● **WORK INSTRUCTION**
Every picture should be left out, but the lines below must be repeated exactly.
PROVIDED MATERIAL below:
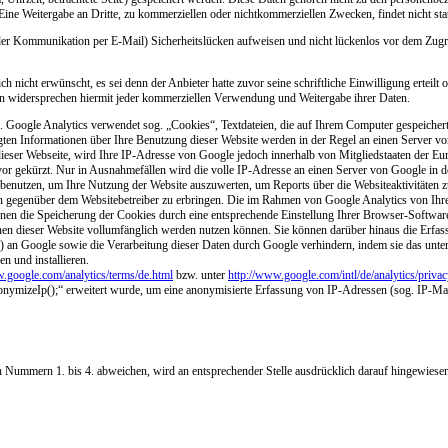
Eine Weitergabe an Dritte, zu kommerziellen oder nichtkommerziellen Zwecken, findet nicht stat
i der Kommunikation per E-Mail) Sicherheitslücken aufweisen und nicht lückenlos vor dem Zugri
cht erwünscht, es sei denn der Anbieter hatte zuvor seine schriftliche Einwilligung erteilt o
nen widersprechen hiermit jeder kommerziellen Verwendung und Weitergabe ihrer Daten.
. Google Analytics verwendet sog. „Cookies“, Textdateien, die auf Ihrem Computer gespeicher
ten Informationen über Ihre Benutzung dieser Website werden in der Regel an einen Server v
dieser Webseite, wird Ihre IP-Adresse von Google jedoch innerhalb von Mitgliedstaaten der E
or gekürzt. Nur in Ausnahmefällen wird die volle IP-Adresse an einen Server von Google in 
n benutzen, um Ihre Nutzung der Website auszuwerten, um Reports über die Websiteaktivitäten
en gegenüber dem Websitebetreiber zu erbringen. Die im Rahmen von Google Analytics von Ih
nen die Speicherung der Cookies durch eine entsprechende Einstellung Ihrer Browser-Software
ionen dieser Website vollumfänglich werden nutzen können. Sie können darüber hinaus die Erfas
) an Google sowie die Verarbeitung dieser Daten durch Google verhindern, indem sie das unte
n und installieren.
w.google.com/analytics/terms/de.html
bzw. unter
http://www.google.com/intl/de/analytics/priva
nonymizeIp();“ erweitert wurde, um eine anonymisierte Erfassung von IP-Adressen (sog. IP-Ma
Nummern 1. bis 4. abweichen, wird an entsprechender Stelle ausdrücklich darauf hingewiesen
End of PROVIDED MATERIAL.
● **SOLUTION**
Eine Weitergabe an Dritte, zu kommerziellen oder nichtkommerziellen Zwecken, findet nicht stat
i der Kommunikation per E-Mail) Sicherheitslücken aufweisen und nicht lückenlos vor dem Zugri
cht erwünscht, es sei denn der Anbieter hatte zuvor seine schriftliche Einwilligung erteilt o
nen widersprechen hiermit jeder kommerziellen Verwendung und Weitergabe ihrer Daten.
. Google Analytics verwendet sog. „Cookies“, Textdateien, die auf Ihrem Computer gespeicher
ten Informationen über Ihre Benutzung dieser Website werden in der Regel an einen Server v
dieser Webseite, wird Ihre IP-Adresse von Google jedoch innerhalb von Mitgliedstaaten der E
or gekürzt. Nur in Ausnahmefällen wird die volle IP-Adresse an einen Server von Google in 
n benutzen, um Ihre Nutzung der Website auszuwerten, um Reports über die Websiteaktivitäten
en gegenüber dem Websitebetreiber zu erbringen. Die im Rahmen von Google Analytics von Ih
nen die Speicherung der Cookies durch eine entsprechende Einstellung Ihrer Browser-Software
ionen dieser Website vollumfänglich werden nutzen können. Sie können darüber hinaus die Erfas
) an Google sowie die Verarbeitung dieser Daten durch Google verhindern, indem sie das unte
n und installieren.
w.google.com/analytics/terms/de.html
bzw. unter
http://www.google.com/intl/de/analytics/priva
nonymizeIp();“ erweitert wurde, um eine anonymisierte Erfassung von IP-Adressen (sog. IP-Ma
Nummern 1. bis 4. abweichen, wird an entsprechender Stelle ausdrücklich darauf hingewiesen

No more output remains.